In the mid-career category, I ushered in new books by Dani Couture, Meaghan Strimas, Stephen Brockwell (two collections), Jason Heroux (three collections), Laura Farina, Jason Camlot, Alice Burdick (three collections), Lillian Necakov (two collections), Kathryn Mockler, Christine Miscione (her first novel), Steve Venright, and Gary Barwin.

As for the old-timers, I had the privilege of working with these guys, all of whom I'd been following for decades: David McFadden (five books, including one memoir), George Bowering (a poetry collection and an essay collection), Nelson Ball (three collections), Frank Davey, Tom Walmsley (a novel), and Jim Smith (two collections, including a New & Selected).

I also did another really unusual book: a collection of collaborations between me and 29 other Canadian poets.

Written task:
In the publishing text, what book by Christine Miscione is listed? Answer from the text alone.

Dataset excerpts:
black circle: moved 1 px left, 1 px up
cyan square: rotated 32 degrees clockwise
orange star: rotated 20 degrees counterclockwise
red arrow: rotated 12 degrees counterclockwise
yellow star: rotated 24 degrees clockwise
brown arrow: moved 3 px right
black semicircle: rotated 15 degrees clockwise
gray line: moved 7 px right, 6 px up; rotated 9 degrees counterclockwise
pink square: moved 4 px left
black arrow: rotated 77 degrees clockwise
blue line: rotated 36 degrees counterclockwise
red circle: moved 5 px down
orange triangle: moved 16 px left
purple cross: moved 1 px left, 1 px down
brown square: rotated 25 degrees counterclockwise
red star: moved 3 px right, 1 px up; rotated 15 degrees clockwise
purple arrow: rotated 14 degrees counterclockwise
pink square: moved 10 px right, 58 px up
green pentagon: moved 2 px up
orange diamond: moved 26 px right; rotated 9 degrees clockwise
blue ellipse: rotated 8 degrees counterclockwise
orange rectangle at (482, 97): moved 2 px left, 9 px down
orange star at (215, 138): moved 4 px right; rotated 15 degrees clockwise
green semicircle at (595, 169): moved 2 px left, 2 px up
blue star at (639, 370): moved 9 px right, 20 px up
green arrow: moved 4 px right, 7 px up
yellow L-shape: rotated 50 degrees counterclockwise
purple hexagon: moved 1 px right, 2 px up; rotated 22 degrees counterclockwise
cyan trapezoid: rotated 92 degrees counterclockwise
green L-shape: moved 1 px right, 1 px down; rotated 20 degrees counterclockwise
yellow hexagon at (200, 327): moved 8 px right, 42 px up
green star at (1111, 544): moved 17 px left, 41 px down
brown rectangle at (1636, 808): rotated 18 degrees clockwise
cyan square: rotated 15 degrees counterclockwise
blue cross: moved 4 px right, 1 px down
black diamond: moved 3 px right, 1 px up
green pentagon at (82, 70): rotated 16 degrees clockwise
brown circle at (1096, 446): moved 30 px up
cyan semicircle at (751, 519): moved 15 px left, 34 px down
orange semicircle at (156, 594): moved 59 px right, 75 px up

Answer in full:
Her first novel.